E depois há edifícios tão EXTRAORDINÁRIOS que começam a assustar aqueles que os mandaram erguer.
Na GEÓRGIA, uma dessas histórias tornou-se LENDÁRIA.
Séculos atrás, durante o reinado do rei Giorgi I, no século XI, o mestre-arquiteto KONSTANTINE ARSAKIDZE foi escolhido para construir a SVETITSKHOVELI CATHEDRAL — uma das igrejas mais sagradas e magníficas da Geórgia.
Pedra a pedra, arco por arco, passou anos a moldar algo que o sobreviveria.
Não apenas uma catedral.
Uma prova de que mãos humanas podiam criar algo próximo da eternidade.

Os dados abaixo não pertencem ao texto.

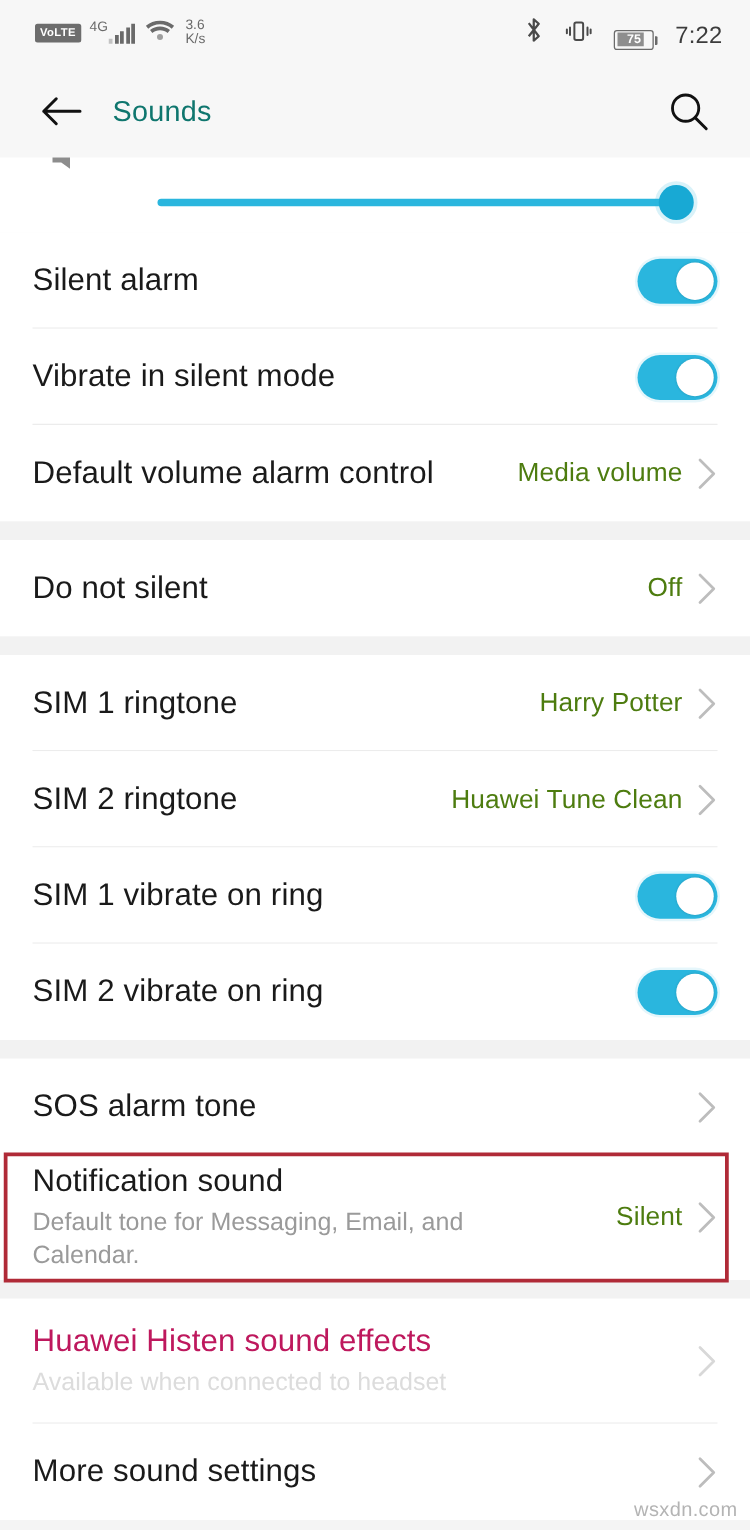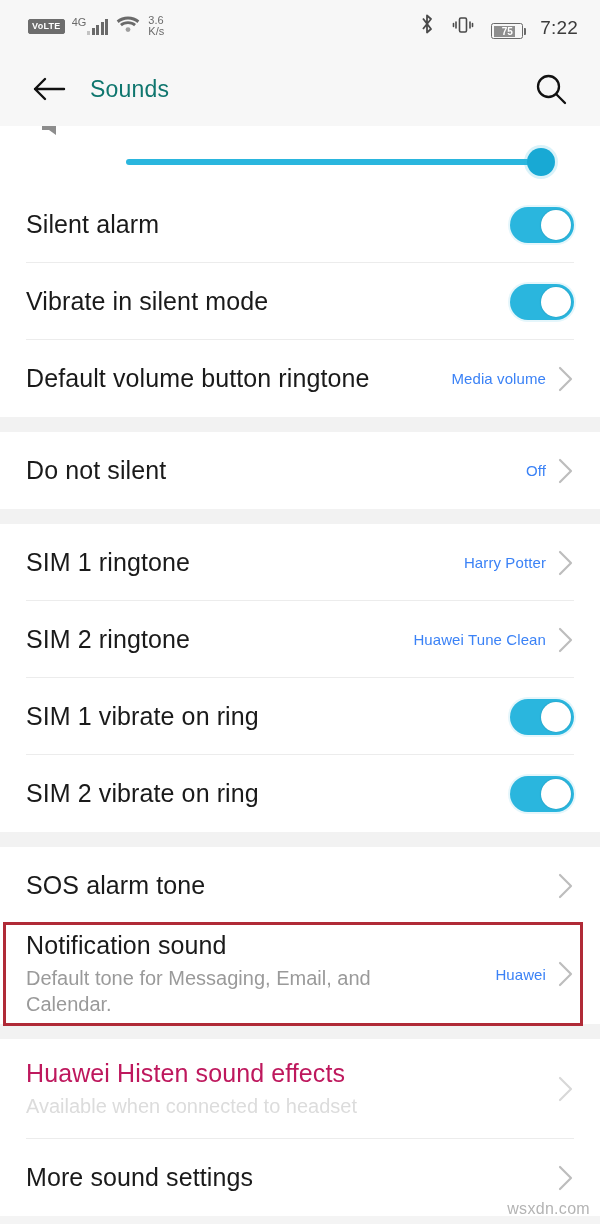"Default volume button ringtone" span.label { text: button ringtone -> alarm control }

Ainda hoje, quando a contempla, a catedral não parece meramente construída.
Parece… INEVITÁVEL.
Como se sempre tivesse pertencido ali.
Mas, segundo a lenda, a beleza sempre trouxe perigo.
E assim a história escurece.
O rei ficou receoso de que Arsakidze um dia pudesse criar algo ainda maior para outro governante.
Então lhe cortaram a mão direita.
A mesma mão que passou anos a transformar pedra em luz.
A mesma mão pela qual a sua mente, paciência, cansaço, fé e talento entraram no mundo.
Num único momento, aquilo que o fazia ser quem era DESAPARECEU.
Talvez essa tenha sido a parte mais cruel de todas.
Eles não lhe tiraram a vida.
Deixaram-no VIVO
sobrevivendo sem a mão que sabia transformar pedra em algo eterno.
E dessa história surgiu a frase que gerações de georgianos ainda recordam:
“რატომ კარგი აგიგია?”
“Por que o construiu tão bem?”
Pense em como essa pergunta é realmente trágica.
Não:
Por que você FALHOU?
Por que você TRAIU?
Por que você DESTRUIU?
Mas:
Por que criou algo tão belo que fez o PODER PARECER PEQUENO?
Isso é o que faz essa história sobreviver aos séculos.
Porque, no fundo, as pessoas entendem que não se trata apenas de ARQUITETURA.
Trata-se do que acontece quando o talento se torna impossível de ignorar.
Quando a criação sobrevive ao próprio poder.
Reis DESAPARECEM.
Impérios COLAPSAM.
Nomes DESVANECEM.
Mas, de alguma forma, as coisas criadas com amor, obsessão e sofrimento permanecem de pé durante mais tempo.
Ainda assim, durante quase um MILÉNIO, a catedral permaneceu.
Mesmo hoje, Svetitskhoveli ergue-se em Mtskheta sob céus mutáveis, guardando séculos de oração, história, dor e admiração entre as suas paredes.
E em algum ponto desse silêncio ainda vive o homem que deu tudo o que tinha para a construir.
Mesmo a mão que uma vez tocou a pedra.
Talvez seja por isso que a Geórgia às vezes parece diferente.
Aqui, as histórias raramente são polidas até à perfeição.
Mantêm-se humanas.
Coisas belas acarretam sacrifício.
A grandeza frequentemente traz tristeza.
E as histórias mais inesquecíveis nunca são simples.